===== Entries provided =====

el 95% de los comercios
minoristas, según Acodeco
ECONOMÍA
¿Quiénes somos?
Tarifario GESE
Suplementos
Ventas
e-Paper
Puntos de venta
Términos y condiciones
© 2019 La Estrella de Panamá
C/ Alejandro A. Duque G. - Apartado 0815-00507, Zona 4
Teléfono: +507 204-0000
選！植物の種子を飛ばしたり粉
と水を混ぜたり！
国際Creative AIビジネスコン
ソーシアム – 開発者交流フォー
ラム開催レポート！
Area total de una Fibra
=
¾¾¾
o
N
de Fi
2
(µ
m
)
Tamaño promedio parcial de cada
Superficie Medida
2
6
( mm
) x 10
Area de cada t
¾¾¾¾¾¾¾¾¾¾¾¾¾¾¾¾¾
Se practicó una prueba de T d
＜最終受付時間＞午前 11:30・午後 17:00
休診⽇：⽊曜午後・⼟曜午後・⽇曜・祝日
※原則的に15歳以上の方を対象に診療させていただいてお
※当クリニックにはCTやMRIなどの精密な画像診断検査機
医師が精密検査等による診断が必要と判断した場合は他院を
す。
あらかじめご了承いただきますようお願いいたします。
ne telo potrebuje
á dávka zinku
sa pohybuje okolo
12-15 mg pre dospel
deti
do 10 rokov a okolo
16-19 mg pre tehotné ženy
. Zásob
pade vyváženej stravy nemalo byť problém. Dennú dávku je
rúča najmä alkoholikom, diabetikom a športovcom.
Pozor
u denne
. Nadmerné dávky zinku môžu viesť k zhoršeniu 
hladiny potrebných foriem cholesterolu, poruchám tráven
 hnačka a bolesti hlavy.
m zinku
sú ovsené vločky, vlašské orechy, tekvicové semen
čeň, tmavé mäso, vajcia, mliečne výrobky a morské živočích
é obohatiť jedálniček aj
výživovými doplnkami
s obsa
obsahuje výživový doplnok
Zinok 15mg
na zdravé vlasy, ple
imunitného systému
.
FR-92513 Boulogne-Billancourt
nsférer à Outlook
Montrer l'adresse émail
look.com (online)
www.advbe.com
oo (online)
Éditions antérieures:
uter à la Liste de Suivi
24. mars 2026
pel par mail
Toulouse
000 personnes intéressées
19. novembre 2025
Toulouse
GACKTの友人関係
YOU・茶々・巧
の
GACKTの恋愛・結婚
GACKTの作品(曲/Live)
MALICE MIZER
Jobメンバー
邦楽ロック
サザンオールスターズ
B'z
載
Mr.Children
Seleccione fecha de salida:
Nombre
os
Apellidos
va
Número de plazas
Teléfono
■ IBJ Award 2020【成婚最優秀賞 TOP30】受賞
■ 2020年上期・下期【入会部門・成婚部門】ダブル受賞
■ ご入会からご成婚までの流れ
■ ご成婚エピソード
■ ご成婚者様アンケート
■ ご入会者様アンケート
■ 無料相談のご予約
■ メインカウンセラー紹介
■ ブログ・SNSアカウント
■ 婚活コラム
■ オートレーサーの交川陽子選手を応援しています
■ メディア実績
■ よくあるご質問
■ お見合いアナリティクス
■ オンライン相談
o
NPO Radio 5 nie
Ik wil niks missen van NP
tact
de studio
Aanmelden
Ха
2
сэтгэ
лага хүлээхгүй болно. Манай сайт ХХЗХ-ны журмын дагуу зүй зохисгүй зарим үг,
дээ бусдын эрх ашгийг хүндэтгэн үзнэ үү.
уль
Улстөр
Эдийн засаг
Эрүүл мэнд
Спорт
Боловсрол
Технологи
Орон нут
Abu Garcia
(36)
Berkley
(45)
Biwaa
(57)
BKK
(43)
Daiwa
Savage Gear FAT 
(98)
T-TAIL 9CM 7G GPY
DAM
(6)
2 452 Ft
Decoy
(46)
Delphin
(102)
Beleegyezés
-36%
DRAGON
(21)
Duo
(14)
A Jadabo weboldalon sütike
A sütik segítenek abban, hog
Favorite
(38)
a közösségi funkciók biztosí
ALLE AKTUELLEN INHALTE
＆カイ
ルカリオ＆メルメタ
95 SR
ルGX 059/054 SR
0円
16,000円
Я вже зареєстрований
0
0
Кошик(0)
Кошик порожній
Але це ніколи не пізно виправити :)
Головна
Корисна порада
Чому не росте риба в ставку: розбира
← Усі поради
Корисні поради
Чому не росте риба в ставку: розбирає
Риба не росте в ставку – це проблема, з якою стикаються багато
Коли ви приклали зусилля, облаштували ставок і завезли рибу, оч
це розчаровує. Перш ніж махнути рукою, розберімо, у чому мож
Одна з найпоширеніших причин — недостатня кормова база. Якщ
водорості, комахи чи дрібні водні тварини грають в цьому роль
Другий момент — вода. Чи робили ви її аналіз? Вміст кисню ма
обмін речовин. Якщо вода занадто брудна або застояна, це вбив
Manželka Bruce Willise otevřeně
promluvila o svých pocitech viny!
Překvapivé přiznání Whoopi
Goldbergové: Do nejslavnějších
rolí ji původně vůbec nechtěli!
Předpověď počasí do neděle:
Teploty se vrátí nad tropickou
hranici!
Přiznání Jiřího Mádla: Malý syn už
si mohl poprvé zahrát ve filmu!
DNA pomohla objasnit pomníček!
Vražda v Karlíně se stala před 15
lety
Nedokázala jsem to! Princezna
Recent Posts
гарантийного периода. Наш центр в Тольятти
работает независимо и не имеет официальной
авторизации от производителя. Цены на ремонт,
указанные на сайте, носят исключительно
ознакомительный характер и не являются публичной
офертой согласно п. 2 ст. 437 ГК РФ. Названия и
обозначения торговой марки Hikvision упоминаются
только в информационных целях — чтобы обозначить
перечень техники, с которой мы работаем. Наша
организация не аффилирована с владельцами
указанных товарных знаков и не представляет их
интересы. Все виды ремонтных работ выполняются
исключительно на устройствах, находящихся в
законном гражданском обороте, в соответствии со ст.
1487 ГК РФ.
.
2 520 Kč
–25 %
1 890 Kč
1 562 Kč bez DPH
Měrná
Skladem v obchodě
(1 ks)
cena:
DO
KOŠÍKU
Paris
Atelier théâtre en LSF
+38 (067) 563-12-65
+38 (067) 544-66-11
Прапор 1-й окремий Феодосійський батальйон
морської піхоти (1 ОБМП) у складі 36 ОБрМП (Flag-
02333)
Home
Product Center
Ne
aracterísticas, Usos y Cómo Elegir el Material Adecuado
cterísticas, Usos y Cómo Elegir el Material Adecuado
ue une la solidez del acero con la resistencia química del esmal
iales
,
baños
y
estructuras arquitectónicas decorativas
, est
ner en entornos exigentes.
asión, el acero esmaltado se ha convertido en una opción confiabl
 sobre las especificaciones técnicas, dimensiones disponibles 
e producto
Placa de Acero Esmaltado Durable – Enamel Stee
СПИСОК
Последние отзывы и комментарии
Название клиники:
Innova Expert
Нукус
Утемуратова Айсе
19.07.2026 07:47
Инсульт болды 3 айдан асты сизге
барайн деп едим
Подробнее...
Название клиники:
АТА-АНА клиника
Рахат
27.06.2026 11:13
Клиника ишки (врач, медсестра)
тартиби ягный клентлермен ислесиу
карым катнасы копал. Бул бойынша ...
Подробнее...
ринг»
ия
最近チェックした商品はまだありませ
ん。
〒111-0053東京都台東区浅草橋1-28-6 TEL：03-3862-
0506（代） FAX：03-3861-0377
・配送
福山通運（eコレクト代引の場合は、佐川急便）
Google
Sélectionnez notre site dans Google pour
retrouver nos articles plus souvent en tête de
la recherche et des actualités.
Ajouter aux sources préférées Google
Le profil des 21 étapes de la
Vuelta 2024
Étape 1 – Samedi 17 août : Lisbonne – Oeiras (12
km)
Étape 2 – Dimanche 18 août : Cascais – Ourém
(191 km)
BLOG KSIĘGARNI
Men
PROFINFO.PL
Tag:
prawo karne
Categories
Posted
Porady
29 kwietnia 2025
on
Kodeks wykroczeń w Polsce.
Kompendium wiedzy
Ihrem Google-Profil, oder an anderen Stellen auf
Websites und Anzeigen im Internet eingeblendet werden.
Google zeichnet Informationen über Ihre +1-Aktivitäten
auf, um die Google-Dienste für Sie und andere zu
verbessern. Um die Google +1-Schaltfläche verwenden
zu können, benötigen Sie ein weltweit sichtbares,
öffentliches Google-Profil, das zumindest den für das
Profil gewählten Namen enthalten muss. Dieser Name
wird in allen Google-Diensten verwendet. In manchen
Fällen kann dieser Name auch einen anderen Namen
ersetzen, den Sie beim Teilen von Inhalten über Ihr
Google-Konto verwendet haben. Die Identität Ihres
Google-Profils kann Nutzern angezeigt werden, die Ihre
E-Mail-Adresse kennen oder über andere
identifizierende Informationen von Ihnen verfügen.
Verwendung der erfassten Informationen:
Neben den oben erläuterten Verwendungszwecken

=====

- **Requirement**
Reproduce everything from the start of the records down to and including the line that contains "sa pohybuje okolo", keeping every line unchanged.

- **Task solution**
el 95% de los comercios
minoristas, según Acodeco
ECONOMÍA
¿Quiénes somos?
Tarifario GESE
Suplementos
Ventas
e-Paper
Puntos de venta
Términos y condiciones
© 2019 La Estrella de Panamá
C/ Alejandro A. Duque G. - Apartado 0815-00507, Zona 4
Teléfono: +507 204-0000
選！植物の種子を飛ばしたり粉
と水を混ぜたり！
国際Creative AIビジネスコン
ソーシアム – 開発者交流フォー
ラム開催レポート！
Area total de una Fibra
=
¾¾¾
o
N
de Fi
2
(µ
m
)
Tamaño promedio parcial de cada
Superficie Medida
2
6
( mm
) x 10
Area de cada t
¾¾¾¾¾¾¾¾¾¾¾¾¾¾¾¾¾
Se practicó una prueba de T d
＜最終受付時間＞午前 11:30・午後 17:00
休診⽇：⽊曜午後・⼟曜午後・⽇曜・祝日
※原則的に15歳以上の方を対象に診療させていただいてお
※当クリニックにはCTやMRIなどの精密な画像診断検査機
医師が精密検査等による診断が必要と判断した場合は他院を
す。
あらかじめご了承いただきますようお願いいたします。
ne telo potrebuje
á dávka zinku
sa pohybuje okolo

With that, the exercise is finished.